If time is now too short for such a diagnostic, more weight must be placed on the outgoing NDPP’s comprehensive handover report. A suitably redacted version should be provided to all shortlisted candidates and to the panel, with interview questions tied explicitly to its risks and findings.

3. Disclose and interrogate priorities.
Provide candidates with the NPA’s emerging national case-prioritisation guidelines and test their approach to revising, resourcing and implementing them, especially in areas where coordination has historically collapsed.

4. Structure interviews for candour and depth.
In line with recommendations offered by organisations such as the Centre for Development and Enterprise (CDE), at least part of each interview should occur behind closed doors to allow operational and integrity questions that cannot be asked in public alone. The panel should publish a robust reasons report explaining its recommendations.

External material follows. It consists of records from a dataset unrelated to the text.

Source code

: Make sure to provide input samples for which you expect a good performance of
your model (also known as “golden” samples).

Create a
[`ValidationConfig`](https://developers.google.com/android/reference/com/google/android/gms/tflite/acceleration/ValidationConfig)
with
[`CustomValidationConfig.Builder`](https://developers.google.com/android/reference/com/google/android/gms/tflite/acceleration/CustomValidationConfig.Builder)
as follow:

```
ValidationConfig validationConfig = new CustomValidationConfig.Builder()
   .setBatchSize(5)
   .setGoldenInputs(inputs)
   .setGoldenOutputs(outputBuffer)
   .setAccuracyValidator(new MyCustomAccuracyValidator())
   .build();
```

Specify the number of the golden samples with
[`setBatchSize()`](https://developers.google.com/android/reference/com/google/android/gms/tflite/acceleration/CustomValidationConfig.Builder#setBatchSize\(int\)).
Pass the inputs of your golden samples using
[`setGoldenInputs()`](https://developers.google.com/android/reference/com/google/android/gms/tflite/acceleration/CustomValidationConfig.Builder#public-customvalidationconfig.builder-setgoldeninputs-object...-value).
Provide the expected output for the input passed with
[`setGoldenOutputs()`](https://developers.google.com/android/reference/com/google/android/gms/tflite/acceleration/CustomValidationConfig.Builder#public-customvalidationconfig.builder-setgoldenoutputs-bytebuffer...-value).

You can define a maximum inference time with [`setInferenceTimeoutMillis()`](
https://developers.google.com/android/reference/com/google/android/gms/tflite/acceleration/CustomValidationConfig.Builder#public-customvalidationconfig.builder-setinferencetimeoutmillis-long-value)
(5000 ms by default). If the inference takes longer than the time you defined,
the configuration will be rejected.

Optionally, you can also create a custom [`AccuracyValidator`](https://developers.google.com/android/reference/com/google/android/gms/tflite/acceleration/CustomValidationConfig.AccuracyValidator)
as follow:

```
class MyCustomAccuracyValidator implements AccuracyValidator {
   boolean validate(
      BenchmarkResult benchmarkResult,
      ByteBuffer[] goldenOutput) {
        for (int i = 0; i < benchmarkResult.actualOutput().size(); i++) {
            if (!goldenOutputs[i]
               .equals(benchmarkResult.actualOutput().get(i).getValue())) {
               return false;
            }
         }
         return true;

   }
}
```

5. Close the expertise gap.
To compensate for limited prosecutorial experience on the panel, convene a focused, largely public interview with the outgoing NDPP to identify the leadership qualities most critical now, and invite written submissions from former DPPs and Deputy NDPPs.

6. Address integrity directly.
Invite the NDPP to clarify prior statements on political interference and sabotage, and to respond to allegations affecting prosecutorial leadership –  including those raised by Lt-Gen Mkhwanazi relating to IDAC. This will calibrate public expectations and establish a factual baseline for candidates’ plans.

7. Set expectations with the public.
Communicate, plainly, the limits within which the new NDPP will operate and the milestones by which their tenure should be judged –  ensuring the public measures success against institutional reform and sustainable prosecutorial outcomes, not heroic symbolism.

Handled this way, the 2025 process can marry transparency with substance. The next NDPP cannot alone fix the NPA but the appointment process can be arranged, even at this late stage, so that it becomes a lever for institutional recovery, and not just another turn of the wheel.

South Africa has paid the price for wishful thinking before. It cannot afford to do so again.